Plus admirablement, la communauté internationale a également convenu que la sélection d'un site d'enfouissement des déchets nucléaires doit se faire avec le "consentement" de la communauté qui accueille cette installation. Cette approche peut renforcer la transparence et la responsabilité, mais la manière dont le "consentement" est interprété et mis en œuvre varie d'un pays à l'autre, en fonction de facteurs sociaux et politiques locaux.
Les pays où la confiance dans le processus politique et la participation du public à la prise de décision sont plus élevées (par exemple la Finlande et la Suisse) ont tendance à être plus avancés dans leurs projets que les pays où la confiance dans les hommes politiques est faible et où il existe plusieurs niveaux de gouvernement (souvent concurrents) (par exemple le Royaume-Uni et les États-Unis). Mais en 2025, des progrès sont attendus dans tous les pays qui disposent ou envisagent de disposer de l'énergie nucléaire.
Un rapide tour du monde permet de constater :
- Finlande est perçue comme le leader mondial, la construction de son installation souterraine étant déjà en cours
- au cours de l'année 2024 Suisse et Canada ont annoncé, après des années d'études géologiques et de discussions au sein de la communauté, l'emplacement de leurs sites respectifs - en rejoignant l'Union européenne. France et Suédoisn, qui avaient déjà identifié leurs sites
- Japon et le ROYAUME-UNI sont en pourparlers avec plusieurs communautés et mènent des études géologiques initiales
- Allemagne évalue la viabilité géologique afin de limiter les discussions avec les communautés dans les zones où la géologie est appropriée.
- L'UE Les pays élaborent leurs propres plans, certains cherchant à partager une installation, mais aucun site spécifique n'a encore été identifié.
- Chine et Russie choisissent des sites dans des régions éloignées et largement inhabitées, la Chine construisant un laboratoire souterrain avant de construire une installation complète.
- Taïwan et Corée du Sud revoient leur législation et réorganisent leur approche politique
- les états nucléaires émergents en Afrique, Asie, Moyen-Orient et Amérique du Sud (Kenya, Nigeria, Philippines, Inde, Arabie Saoudite, Argentine) élaborent des règlements et des lois sur l'élimination des déchets nucléaires en prévision des projets de centrales nucléaires.
- les États-Unis dispose de la seule installation géologique opérationnelle au monde (uniquement pour les déchets nucléaires de défense), mais a besoin d'une nouvelle législation pour réactualiser le processus d'implantation pour les déchets civils, avec des efforts croissants pour parvenir à un consensus bipartisan au sein du Congrès - bien que l'approche de la future administration Trump ne soit pas encore claire, l'influent groupe de travail sur les déchets nucléaires de l'Union européenne (UE) est en train d'élaborer un plan d'action.
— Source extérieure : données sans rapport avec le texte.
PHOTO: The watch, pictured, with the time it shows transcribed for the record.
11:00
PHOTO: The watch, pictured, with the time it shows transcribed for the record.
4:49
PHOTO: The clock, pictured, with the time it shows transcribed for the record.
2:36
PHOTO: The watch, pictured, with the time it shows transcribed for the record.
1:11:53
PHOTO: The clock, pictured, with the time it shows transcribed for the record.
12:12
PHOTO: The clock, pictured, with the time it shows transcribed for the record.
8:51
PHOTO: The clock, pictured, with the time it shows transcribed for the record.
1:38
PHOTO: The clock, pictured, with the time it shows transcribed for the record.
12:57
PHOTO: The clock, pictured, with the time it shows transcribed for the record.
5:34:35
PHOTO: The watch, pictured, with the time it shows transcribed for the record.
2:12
Projet 2025 soutient le stockage géologique et reconnaît la nécessité urgente de progresser.
Sites de stockage géologique
- ÉTATS-UNIS La seule installation de stockage géologique actuellement opérationnelle au monde, mais uniquement pour les déchets d'armes, se trouve à Carlsbad, au Nouveau-Mexique. Appelé WIPP (Waste Isolation Pilot Project).
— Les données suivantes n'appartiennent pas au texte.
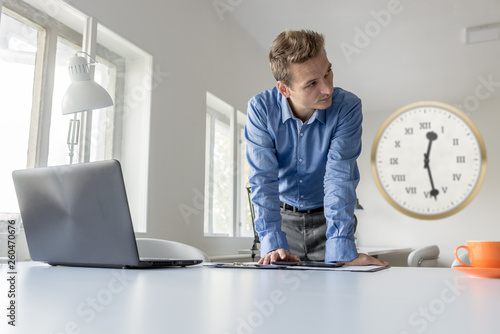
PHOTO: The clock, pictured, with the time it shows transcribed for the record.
12:28
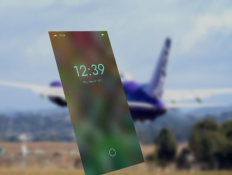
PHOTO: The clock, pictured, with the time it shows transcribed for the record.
12:39
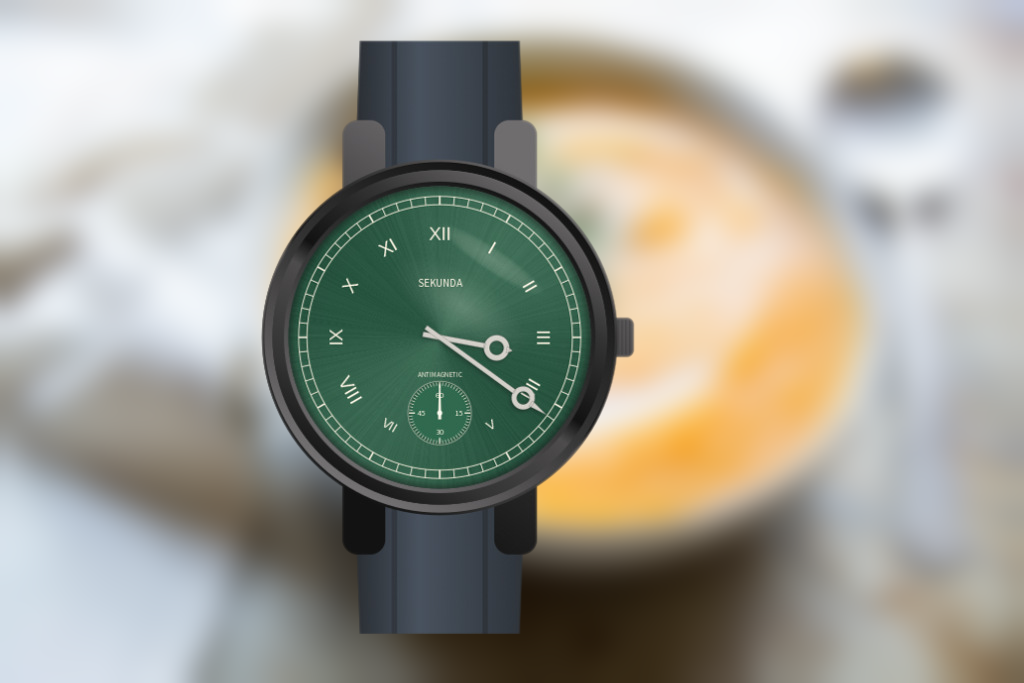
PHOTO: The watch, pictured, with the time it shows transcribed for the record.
3:21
- Finlande Début de la construction de l'installation d'Onkalo, sur la côte sud-ouest de la Finlande.
- Suède Préparation de la construction de l'installation après que la communauté d'Osthammar, une petite communauté côtière au nord de Stockholm, a accepté d'accueillir le dépôt.
- France Laboratoire à 500 m sous terre pour évaluer la géologie avant la construction, à Bure, dans le nord-est de la France.
- Suisse Après 14 ans d'évaluation géologique et de discussions avec la communauté, le site a été choisi en 2022, à Nördlich Lägern, juste au nord de Zurich.
- Canada Ignace, dans l'ouest rural de l'Ontario, a été sélectionné en 2024 après que la Première nation locale a accepté de passer à l'étape suivante de l'analyse.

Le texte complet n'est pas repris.